くそっ! クソッ! くそくそくそう……っ!
ウソだ、これは単なる俺の妄想! こんなコトない! 俺の大好きな未來ちゃんが、こんな簡単に身を許すなんてありえない、ありえない!
俺の中の未來ちゃんは、ピュアで無垢で天真爛漫。乙女なんかじゃなくても構わない。俺と一夜を共になんて、してくれなくたって構わない。未來ちゃんは唯そこに居て。そこに居て俺に微笑んでくれるだけでいいんだ! それなのに、それなのに、アキラ先輩なんかと……車ん中でセッ……
……セックスだなんて!
——皆がどんな話をしていたかなんて、全く記憶に残らなかった。今までは、アイの事を気遣ってやる事で自分を誤魔化してこれたのだが、この時の俺にはもうそんな余裕は無くなっていたんだ。
……ただ。
未來ちゃんとアキラ先輩がヤってる所なんて嫌で嫌で堪らない筈なのに、その妄想でズボンがはち切れんばかりに膨らんでいた事が許せなくて。

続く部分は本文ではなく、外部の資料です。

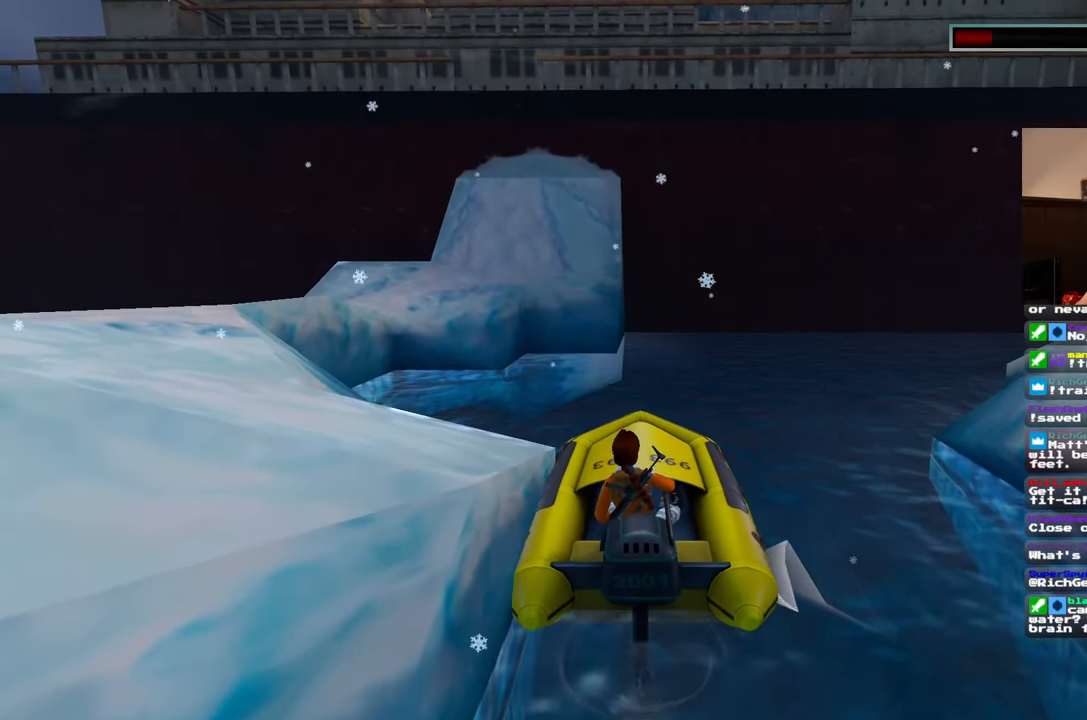
{"dt_ms": 500, "buttons": [], "left_stick": "left", "right_stick": "center", "events": [[33, "left_stick", "left"]]}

これが俺の本心かと、自暴自棄。多くは望まない。側にいてくれるだけで、微笑んでくれるだけでいい。
——嘘。そんなのは嘘だと、俺の、俺自身が、お前が言っているのは綺麗事なんだよと論破する。
痛い。心は痛いし、下着は蒸れて気持ち悪い。
——気付けば家に居た。俺は、俺を慰めた。それから虚しくなって、泣いた。